··· Selected text

Family Trusts and Asset Protection – Has the decision in Owies v JJE Nominees Changed the Game?

Background

The benefits of using discretionary family trusts as investment or business vehicles are often stated to include increased asset protection (including against estate challenge claims) and flexibility as to distributions which can be tax effective. From an estate planning point of view, the focus with respect to family trusts is typically on the controlling roles of trustee, appointor and guardian, on the basis that those controllers will determine which of the beneficiaries can benefit from the assets and income.

The broad legal principle behind those reasons are that a trustee’s discretion is generally not able to be challenged by beneficiaries (whether those beneficiaries are in the general class or default beneficiaries). However, nothing is as simple as it seems and the question of the extent of trustee discretion and the overlay of their fiduciary obligations requires more detailed consideration.

Secondly, many trustees do not record their reasons for decisions on the basis that they are not obliged to and only if they are recorded can they be compelled to be provided and be subject to dispute.

Owies – the Case and the Judgement

The decision of the Full Court of Appeal in Victoria in Re Owies*, arose in the context of a dispute amongst family members post the death of the parents about how the trust had been and was to be administered. During the lifetime of the parents who established the trust, they held the various controlling roles and it could be said treated the trust as “theirs”. Their succession planning included making various amendments to the deed that resulted in one of their 3 children assuming the role of appointor and guardian.

The trust had also been administered so that for various years there was a pattern of income distributions (40% to Dad, 20% to Mum and 40% to Michael, one of the three children), and in one year 100% to Dad. There was also a capital distribution of the property to one of the other 2 children. The deed provided for the trustee to have “absolute discretion” as to income distribution but provided that the 3 children were the default beneficiaries.

Following the death of Mum and Dad, the directors of the Corporate Trustee had been the son who had received the distributions and the parents’ long-term solicitor.

The matter brought before the Court

Post the death of Mum and Dad, the 2 disgruntled children brought the matter before the Court and were ultimately successful in arguing that:

  1. The variations of the deed which purportedly put the “good” son in control were invalid. The amendment power in the deed did not allow the changes to the role of appointor and guardian.
  2. The exercise of the trustee’s absolute discretion was a breach of trust in various of the financial years, because the trustee failed to give due and proper consideration of all of the beneficiaries. They relied on the fact that the trustee had made no enquiries of the circumstances of the 2 disgruntled children and therefore could not have made a properly informed and genuine decision.
  3. The trustee should be removed and replaced with an independent trustee.

The court decision

In coming to their decision in respect of the lack of due and proper consideration, the Court found that the Trustee should have informed itself as to the size and nature of the trust, the nature of the relationships, and the purpose of the power as well as the circumstances of relevant beneficiaries, which cannot be assumed to be static.

The Court took into account a number of factors including:

  1. That the 3 children were the default income beneficiaries, which “reinforces the default structure of the trust deed as one providing for the benefit of the children in equal proportions”
  2. There was no evidence that the Trustee made enquiries of the circumstances of the disgruntled beneficiaries, or that the information they did have was part of the deliberations of the trustee.

······
··· Data entries

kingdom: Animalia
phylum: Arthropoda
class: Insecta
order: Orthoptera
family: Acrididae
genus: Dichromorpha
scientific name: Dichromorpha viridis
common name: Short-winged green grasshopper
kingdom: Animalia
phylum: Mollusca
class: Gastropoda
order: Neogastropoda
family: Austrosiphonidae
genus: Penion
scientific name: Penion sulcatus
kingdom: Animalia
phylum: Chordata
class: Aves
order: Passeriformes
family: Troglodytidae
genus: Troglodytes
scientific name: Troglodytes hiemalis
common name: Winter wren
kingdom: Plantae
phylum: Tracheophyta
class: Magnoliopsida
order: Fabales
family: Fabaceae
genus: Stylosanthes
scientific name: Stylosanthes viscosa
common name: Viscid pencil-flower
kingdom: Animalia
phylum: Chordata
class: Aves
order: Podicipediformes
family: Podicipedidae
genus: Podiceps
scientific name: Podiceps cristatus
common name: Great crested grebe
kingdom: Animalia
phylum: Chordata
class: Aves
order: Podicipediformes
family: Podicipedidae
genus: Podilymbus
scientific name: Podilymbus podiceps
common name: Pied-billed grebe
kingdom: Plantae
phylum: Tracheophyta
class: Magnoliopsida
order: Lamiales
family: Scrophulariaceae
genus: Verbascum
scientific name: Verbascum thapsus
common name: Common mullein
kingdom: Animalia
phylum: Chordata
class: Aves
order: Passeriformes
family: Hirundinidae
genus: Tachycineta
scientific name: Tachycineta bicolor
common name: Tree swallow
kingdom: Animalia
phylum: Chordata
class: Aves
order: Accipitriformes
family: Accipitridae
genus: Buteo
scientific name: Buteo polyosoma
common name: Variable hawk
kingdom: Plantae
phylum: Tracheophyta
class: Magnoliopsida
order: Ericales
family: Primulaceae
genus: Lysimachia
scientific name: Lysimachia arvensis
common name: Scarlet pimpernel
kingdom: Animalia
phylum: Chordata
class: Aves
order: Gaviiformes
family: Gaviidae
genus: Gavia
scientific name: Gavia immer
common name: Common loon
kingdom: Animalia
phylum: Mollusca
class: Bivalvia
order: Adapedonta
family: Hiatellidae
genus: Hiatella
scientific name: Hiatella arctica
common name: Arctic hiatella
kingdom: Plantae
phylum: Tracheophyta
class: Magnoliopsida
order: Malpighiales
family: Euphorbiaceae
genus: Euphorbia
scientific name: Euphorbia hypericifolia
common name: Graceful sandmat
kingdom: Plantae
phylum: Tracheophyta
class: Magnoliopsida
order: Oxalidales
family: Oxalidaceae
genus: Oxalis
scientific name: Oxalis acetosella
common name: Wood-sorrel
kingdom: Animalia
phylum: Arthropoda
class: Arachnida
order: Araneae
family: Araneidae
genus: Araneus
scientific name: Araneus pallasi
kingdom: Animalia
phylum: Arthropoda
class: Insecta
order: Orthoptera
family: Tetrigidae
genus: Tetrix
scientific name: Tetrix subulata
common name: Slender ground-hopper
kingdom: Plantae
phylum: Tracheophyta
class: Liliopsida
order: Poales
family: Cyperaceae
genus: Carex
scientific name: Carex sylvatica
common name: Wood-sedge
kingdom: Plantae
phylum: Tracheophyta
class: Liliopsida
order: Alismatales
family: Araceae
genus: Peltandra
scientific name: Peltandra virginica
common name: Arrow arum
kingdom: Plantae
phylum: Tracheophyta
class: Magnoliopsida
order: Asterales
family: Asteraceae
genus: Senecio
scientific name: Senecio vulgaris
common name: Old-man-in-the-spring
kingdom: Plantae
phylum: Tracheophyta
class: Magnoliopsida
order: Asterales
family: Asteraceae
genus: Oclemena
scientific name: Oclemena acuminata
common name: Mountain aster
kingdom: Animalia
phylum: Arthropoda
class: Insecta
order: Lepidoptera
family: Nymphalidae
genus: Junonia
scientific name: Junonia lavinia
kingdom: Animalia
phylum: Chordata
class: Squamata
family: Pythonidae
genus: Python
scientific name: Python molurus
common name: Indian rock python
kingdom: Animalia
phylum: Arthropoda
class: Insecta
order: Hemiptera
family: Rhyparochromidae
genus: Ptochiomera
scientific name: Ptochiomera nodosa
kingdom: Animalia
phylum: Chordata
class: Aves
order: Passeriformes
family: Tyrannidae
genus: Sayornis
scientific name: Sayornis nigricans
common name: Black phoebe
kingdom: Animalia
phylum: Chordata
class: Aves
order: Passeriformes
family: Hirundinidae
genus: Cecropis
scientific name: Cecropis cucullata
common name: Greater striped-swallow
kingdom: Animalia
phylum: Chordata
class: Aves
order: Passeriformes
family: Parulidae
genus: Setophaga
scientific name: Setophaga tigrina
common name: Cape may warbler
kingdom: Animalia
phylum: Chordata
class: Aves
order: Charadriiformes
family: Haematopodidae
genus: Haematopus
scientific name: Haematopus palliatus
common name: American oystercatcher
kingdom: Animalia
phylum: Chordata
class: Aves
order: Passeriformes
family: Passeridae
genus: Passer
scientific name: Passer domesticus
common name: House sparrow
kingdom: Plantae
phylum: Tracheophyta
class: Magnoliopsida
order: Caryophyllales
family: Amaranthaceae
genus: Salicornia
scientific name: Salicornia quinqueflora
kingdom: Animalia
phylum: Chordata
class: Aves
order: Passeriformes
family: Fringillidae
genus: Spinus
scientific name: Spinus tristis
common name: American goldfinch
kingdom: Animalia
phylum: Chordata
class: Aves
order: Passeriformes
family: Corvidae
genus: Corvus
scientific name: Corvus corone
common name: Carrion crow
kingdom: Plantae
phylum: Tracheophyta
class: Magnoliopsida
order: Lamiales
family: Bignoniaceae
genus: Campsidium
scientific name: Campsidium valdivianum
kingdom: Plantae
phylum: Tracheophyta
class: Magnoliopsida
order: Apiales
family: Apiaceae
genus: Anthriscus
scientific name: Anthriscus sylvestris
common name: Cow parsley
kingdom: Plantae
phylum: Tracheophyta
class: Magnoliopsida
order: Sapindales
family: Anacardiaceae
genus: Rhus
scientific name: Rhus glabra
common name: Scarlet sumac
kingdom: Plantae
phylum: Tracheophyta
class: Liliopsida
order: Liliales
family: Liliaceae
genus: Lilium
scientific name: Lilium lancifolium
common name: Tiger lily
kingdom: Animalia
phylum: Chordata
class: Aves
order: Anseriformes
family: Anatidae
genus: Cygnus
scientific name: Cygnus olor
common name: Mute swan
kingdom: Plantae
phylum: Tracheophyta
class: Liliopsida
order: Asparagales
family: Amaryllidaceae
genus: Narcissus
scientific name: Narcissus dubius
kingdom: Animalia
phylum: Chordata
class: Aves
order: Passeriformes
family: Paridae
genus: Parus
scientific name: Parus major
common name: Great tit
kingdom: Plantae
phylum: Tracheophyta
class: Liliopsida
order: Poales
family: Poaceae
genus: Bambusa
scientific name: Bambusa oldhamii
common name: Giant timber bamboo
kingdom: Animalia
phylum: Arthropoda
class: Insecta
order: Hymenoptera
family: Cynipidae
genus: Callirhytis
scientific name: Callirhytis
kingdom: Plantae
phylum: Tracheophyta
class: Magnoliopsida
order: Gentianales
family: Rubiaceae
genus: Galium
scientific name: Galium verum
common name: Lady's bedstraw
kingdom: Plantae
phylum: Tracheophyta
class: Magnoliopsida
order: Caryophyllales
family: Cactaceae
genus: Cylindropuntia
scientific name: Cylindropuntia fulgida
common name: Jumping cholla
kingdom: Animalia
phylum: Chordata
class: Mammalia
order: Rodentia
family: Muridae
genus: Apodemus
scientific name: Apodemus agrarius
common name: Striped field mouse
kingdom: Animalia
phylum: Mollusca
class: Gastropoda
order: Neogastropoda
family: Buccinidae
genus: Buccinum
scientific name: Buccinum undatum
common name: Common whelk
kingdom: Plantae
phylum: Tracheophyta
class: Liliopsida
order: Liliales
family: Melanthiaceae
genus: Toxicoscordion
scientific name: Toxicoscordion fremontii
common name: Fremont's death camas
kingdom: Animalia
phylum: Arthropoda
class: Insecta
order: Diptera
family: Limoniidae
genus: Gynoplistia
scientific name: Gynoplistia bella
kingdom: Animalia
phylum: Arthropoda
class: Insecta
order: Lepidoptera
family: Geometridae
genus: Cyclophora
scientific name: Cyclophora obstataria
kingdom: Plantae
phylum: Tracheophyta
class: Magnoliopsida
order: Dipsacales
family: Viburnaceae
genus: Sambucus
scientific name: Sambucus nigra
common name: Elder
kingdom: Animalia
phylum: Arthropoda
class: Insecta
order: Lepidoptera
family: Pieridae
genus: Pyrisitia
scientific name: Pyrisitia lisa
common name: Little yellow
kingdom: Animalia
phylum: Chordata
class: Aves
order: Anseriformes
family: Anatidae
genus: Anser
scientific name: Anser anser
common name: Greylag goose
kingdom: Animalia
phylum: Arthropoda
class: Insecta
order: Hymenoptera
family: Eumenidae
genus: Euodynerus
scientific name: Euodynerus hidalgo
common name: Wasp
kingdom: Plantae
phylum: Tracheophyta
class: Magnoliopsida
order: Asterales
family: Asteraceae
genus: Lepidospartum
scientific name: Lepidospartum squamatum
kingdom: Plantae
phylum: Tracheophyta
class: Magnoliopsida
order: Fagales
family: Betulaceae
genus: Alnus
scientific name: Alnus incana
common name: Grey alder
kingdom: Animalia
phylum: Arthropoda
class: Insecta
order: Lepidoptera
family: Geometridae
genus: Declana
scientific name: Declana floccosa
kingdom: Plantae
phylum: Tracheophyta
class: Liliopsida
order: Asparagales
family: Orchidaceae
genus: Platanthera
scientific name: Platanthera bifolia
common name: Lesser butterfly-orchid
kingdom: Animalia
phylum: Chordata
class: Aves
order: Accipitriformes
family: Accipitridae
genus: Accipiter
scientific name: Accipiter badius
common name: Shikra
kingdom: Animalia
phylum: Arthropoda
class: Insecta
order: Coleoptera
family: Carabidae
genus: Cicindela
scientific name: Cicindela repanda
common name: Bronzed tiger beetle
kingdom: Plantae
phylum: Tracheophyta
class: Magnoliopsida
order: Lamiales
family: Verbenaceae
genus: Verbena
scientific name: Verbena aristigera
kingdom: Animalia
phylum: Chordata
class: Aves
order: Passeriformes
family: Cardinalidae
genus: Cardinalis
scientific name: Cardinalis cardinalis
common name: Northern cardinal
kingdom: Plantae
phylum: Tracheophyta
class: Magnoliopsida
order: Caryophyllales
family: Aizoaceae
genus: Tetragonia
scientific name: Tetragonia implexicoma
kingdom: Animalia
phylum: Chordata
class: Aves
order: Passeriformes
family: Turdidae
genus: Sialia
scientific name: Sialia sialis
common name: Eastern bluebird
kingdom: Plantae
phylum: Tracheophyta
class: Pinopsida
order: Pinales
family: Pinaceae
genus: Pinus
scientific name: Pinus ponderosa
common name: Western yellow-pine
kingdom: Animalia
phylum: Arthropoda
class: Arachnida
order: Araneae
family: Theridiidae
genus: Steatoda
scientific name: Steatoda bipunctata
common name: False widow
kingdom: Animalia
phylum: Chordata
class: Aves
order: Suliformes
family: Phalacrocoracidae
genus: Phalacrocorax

······

▶ [Complete the following]:
1. Write out the Owies trust article from "The court decision" down to "to be static.".
2. According to the Owies trust article, what did the Court find the Trustee should have informed itself about? List each matter.

▶ [Final answers]:
1.
The court decision

In coming to their decision in respect of the lack of due and proper consideration, the Court found that the Trustee should have informed itself as to the size and nature of the trust, the nature of the relationships, and the purpose of the power as well as the circumstances of relevant beneficiaries, which cannot be assumed to be static.

2.
- The size and nature of the trust
- The nature of the relationships
- The purpose of the power
- The circumstances of relevant beneficiaries